Qualche giorno fa, in un’altra testata, ho raccolto una testimonianza – una tra le mille possibili, di questo piccolo centro – quella riguardante Riccardo, o Ricky, come lo chiama la mamma Patrizia Ori, un tredicenne con tricotiodistrofia, termine che pur sembrando uno scioglilingua, nasconde una sindrome genetica molto rara che ha come risultato un ritardo intellettivo.
E mentre la madre mi raccontava la vita di questo tredicenne e dei suoi compagni, pensavo a cosa potesse rappresentare La Lucciola, quel piccolo angolo di paradiso, per quel ragazzo.
In troppi immaginano i centri diurni come un “parcheggio” per giovani con difficoltà. Invece, in molti casi, sono la longa manus delle famiglie nel percorso di integrazione dei figli. Una sorta di “ponte” tra il loro mondo e quella società che isola, e tende a nascondere nell’oblìo i suoi membri più deboli. Quell’àncora di salvezza e autonomia che un giorno, quando i genitori non ci saranno più, permetterà a questi ragazzi di “sopravvivere”.

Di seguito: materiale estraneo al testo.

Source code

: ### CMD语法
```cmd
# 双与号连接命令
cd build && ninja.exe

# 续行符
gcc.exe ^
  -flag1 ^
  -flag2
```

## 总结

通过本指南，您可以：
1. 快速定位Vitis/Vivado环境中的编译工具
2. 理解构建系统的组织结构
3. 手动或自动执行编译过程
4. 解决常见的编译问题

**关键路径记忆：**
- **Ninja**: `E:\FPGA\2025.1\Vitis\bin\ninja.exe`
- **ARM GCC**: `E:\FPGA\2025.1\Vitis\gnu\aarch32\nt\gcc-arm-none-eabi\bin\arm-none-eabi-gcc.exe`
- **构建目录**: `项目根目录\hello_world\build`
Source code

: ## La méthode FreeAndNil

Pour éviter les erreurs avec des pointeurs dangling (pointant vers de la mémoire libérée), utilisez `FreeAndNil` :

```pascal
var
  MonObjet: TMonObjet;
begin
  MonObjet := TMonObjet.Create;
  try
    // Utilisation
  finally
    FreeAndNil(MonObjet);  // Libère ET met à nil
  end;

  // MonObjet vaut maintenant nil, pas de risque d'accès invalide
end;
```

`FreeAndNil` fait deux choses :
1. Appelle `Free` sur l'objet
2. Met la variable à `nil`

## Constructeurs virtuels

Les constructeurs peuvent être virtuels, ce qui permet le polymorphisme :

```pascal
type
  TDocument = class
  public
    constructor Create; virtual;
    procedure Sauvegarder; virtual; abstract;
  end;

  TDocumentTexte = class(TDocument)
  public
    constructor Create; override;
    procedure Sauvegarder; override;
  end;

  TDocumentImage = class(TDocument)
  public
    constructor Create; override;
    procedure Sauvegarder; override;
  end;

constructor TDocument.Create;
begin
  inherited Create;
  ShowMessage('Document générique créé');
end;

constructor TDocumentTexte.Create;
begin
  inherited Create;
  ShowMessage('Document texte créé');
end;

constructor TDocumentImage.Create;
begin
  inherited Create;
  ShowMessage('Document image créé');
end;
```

«Mi piace pensare alla Lucciola – racconta Patrizia Ori – come a una palestra protetta, dove sperimentare varie esperienze di vita. Un luogo in cui i bambini, attraverso il coinvolgimento in lavori pratici di gruppo, riconquistano il contatto con la nostra società».

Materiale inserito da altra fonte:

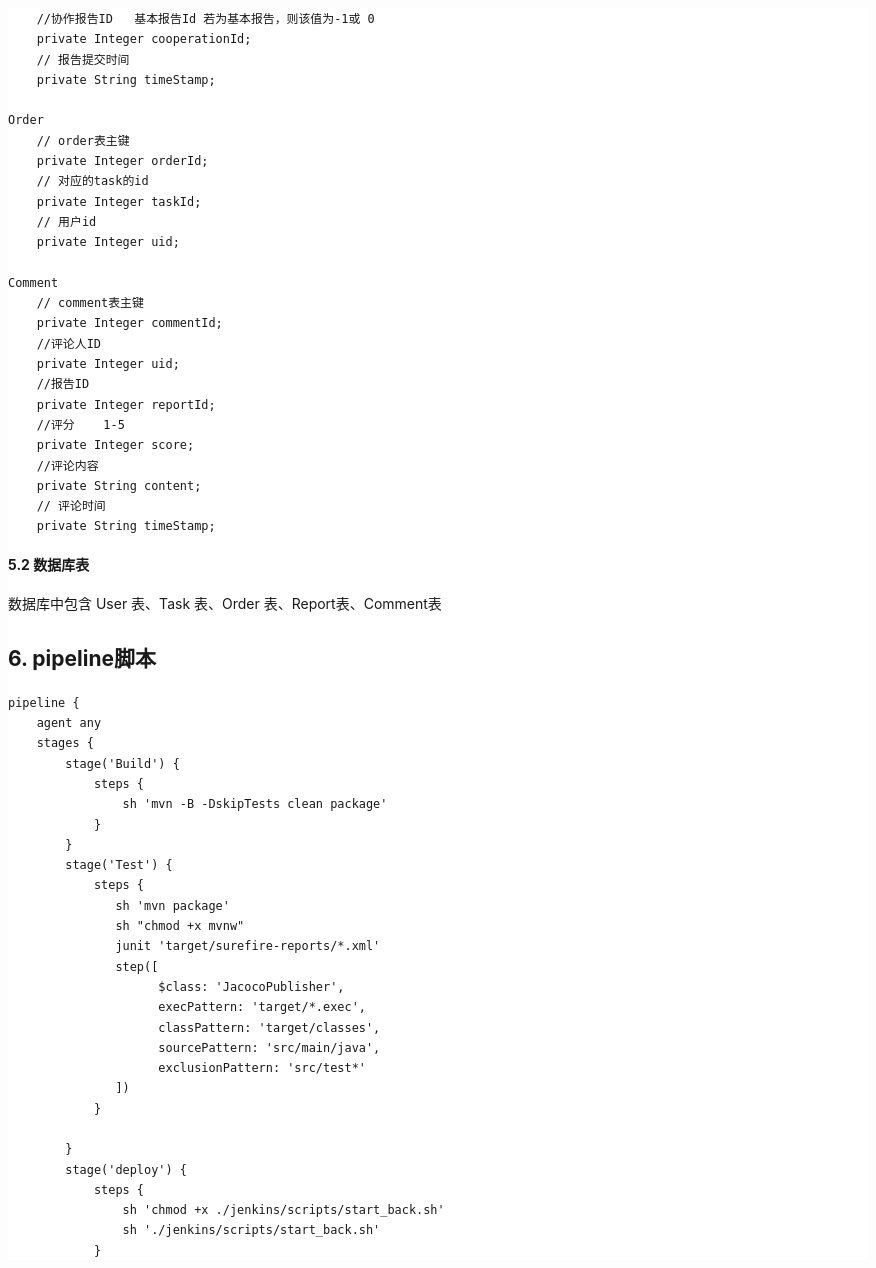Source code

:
 ```
    //协作报告ID   基本报告Id 若为基本报告，则该值为-1或 0
    private Integer cooperationId;
    // 报告提交时间
    private String timeStamp;
    
Order 
    // order表主键
    private Integer orderId;
    // 对应的task的id
    private Integer taskId;
    // 用户id
    private Integer uid;
     
Comment
	// comment表主键
    private Integer commentId;
    //评论人ID 
    private Integer uid;
    //报告ID  
    private Integer reportId;
    //评分	1-5
    private Integer score;
    //评论内容 
    private String content;
    // 评论时间
    private String timeStamp;
```

#### 5.2 数据库表

数据库中包含 User 表、Task 表、Order 表、Report表、Comment表

## 6. pipeline脚本

```
pipeline {
    agent any
    stages {
        stage('Build') {
            steps {
                sh 'mvn -B -DskipTests clean package'
            }
        }
        stage('Test') {
            steps {
               sh 'mvn package'
               sh "chmod +x mvnw"
               junit 'target/surefire-reports/*.xml'
               step([
                     $class: 'JacocoPublisher',
                     execPattern: 'target/*.exec',
                     classPattern: 'target/classes',
                     sourcePattern: 'src/main/java',
                     exclusionPattern: 'src/test*'
               ])
            }

        }
        stage('deploy') {
            steps {
                sh 'chmod +x ./jenkins/scripts/start_back.sh'
                sh './jenkins/scripts/start_back.sh'
            }
```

Oltre alle terapie, infatti, i ragazzi sono coinvolti nei normali lavori domestici (pulizie, riordino, cucina) e in quelli all’esterno, come giardinaggio, orticoltura, coltivazione e cura di alberi da frutto, trasporto legna, vendemmia e cura degli animali. Piccole attività che forse un giorno permetteranno loro di trovare un’occupazione, come la lavorazione della lana o la produzione di aceto.
Poi è arrivato lo sciame sismico a interrompere un percorso: la villa, infatti, ha subìto danni per oltre un milione di euro. Ora tutti sono al lavoro per rappezzare quel nido e Patrizia Ori ha scritto un libro per raccontare il lavoro di ricostruzione, I bimbi e il terremoto, in vendita per raccogliere fondi.

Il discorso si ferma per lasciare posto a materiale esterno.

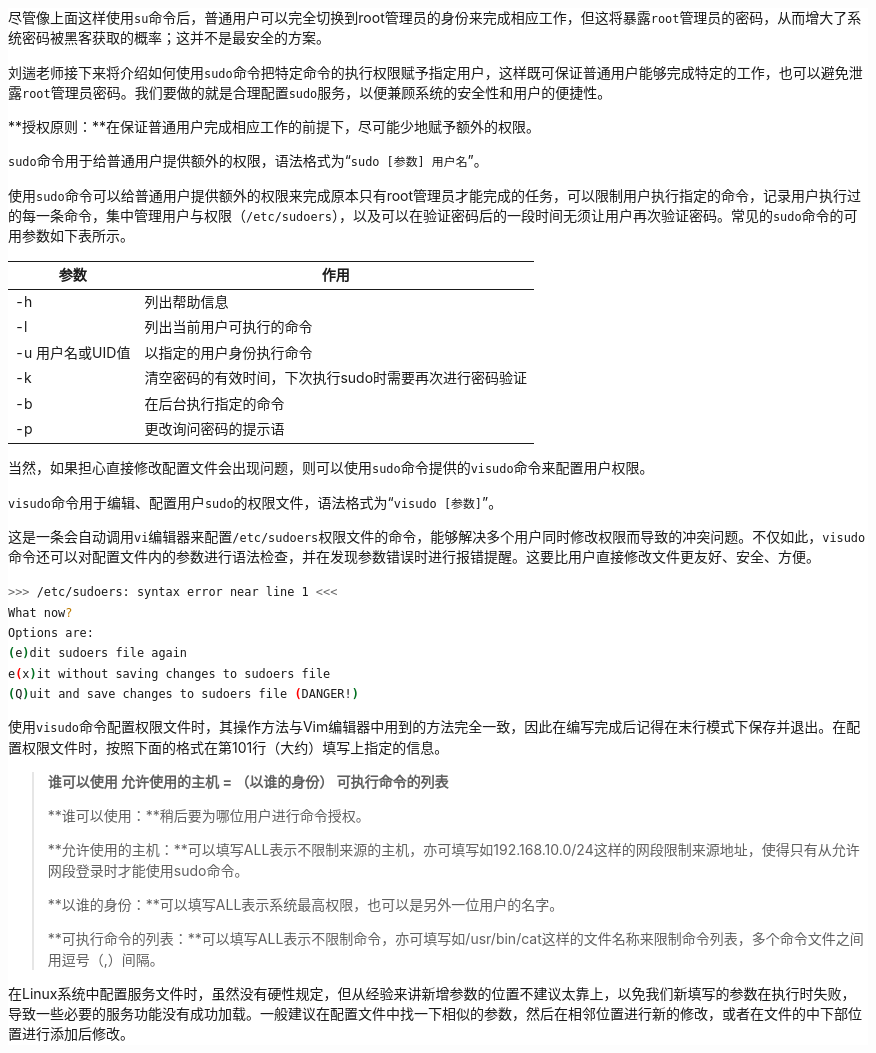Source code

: 尽管像上面这样使用`su`命令后，普通用户可以完全切换到root管理员的身份来完成相应工作，但这将暴露`root`管理员的密码，从而增大了系统密码被黑客获取的概率；这并不是最安全的方案。

刘遄老师接下来将介绍如何使用`sudo`命令把特定命令的执行权限赋予指定用户，这样既可保证普通用户能够完成特定的工作，也可以避免泄露`root`管理员密码。我们要做的就是合理配置`sudo`服务，以便兼顾系统的安全性和用户的便捷性。

**授权原则：**在保证普通用户完成相应工作的前提下，尽可能少地赋予额外的权限。

`sudo`命令用于给普通用户提供额外的权限，语法格式为“`sudo [参数] 用户名`”。

使用`sudo`命令可以给普通用户提供额外的权限来完成原本只有root管理员才能完成的任务，可以限制用户执行指定的命令，记录用户执行过的每一条命令，集中管理用户与权限（`/etc/sudoers`），以及可以在验证密码后的一段时间无须让用户再次验证密码。常见的`sudo`命令的可用参数如下表所示。

| 参数             | 作用                                                   |
| ---------------- | ------------------------------------------------------ |
| -h               | 列出帮助信息                                           |
| -l               | 列出当前用户可执行的命令                               |
| -u 用户名或UID值 | 以指定的用户身份执行命令                               |
| -k               | 清空密码的有效时间，下次执行sudo时需要再次进行密码验证 |
| -b               | 在后台执行指定的命令                                   |
| -p               | 更改询问密码的提示语                                   |



当然，如果担心直接修改配置文件会出现问题，则可以使用`sudo`命令提供的`visudo`命令来配置用户权限。

`visudo`命令用于编辑、配置用户`sudo`的权限文件，语法格式为“`visudo [参数]`”。

这是一条会自动调用`vi`编辑器来配置`/etc/sudoers`权限文件的命令，能够解决多个用户同时修改权限而导致的冲突问题。不仅如此，`visudo`命令还可以对配置文件内的参数进行语法检查，并在发现参数错误时进行报错提醒。这要比用户直接修改文件更友好、安全、方便。

```bash
>>> /etc/sudoers: syntax error near line 1 <<<
What now? 
Options are:
(e)dit sudoers file again
e(x)it without saving changes to sudoers file
(Q)uit and save changes to sudoers file (DANGER!)
```

使用`visudo`命令配置权限文件时，其操作方法与Vim编辑器中用到的方法完全一致，因此在编写完成后记得在末行模式下保存并退出。在配置权限文件时，按照下面的格式在第101行（大约）填写上指定的信息。

> **谁可以使用 允许使用的主机 = （以谁的身份） 可执行命令的列表**
>
> **谁可以使用：**稍后要为哪位用户进行命令授权。
>
> **允许使用的主机：**可以填写ALL表示不限制来源的主机，亦可填写如192.168.10.0/24这样的网段限制来源地址，使得只有从允许网段登录时才能使用sudo命令。
>
> **以谁的身份：**可以填写ALL表示系统最高权限，也可以是另外一位用户的名字。
>
> **可执行命令的列表：**可以填写ALL表示不限制命令，亦可填写如/usr/bin/cat这样的文件名称来限制命令列表，多个命令文件之间用逗号（,）间隔。

在Linux系统中配置服务文件时，虽然没有硬性规定，但从经验来讲新增参数的位置不建议太靠上，以免我们新填写的参数在执行时失败，导致一些必要的服务功能没有成功加载。一般建议在配置文件中找一下相似的参数，然后在相邻位置进行新的修改，或者在文件的中下部位置进行添加后修改。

Piccoli gesti simbolici che mostrano la grande voglia di ricominciare, talvolta da zero, di una fetta cospicua di Italiani. Nelle parole di Patrizia, vedo il grande lavoro di ricostruzione iniziato in tutta la zona colpita fin dai giorni successivi al dramma, la volontà di non mollare, di avere il coraggio di ricominciare da zero. Migliaia di persone, invisibili agli occhi della società che rincorre il domani, al lavoro per ricostruirsi l’esistenza. Una società sorda che però non deve dimenticare.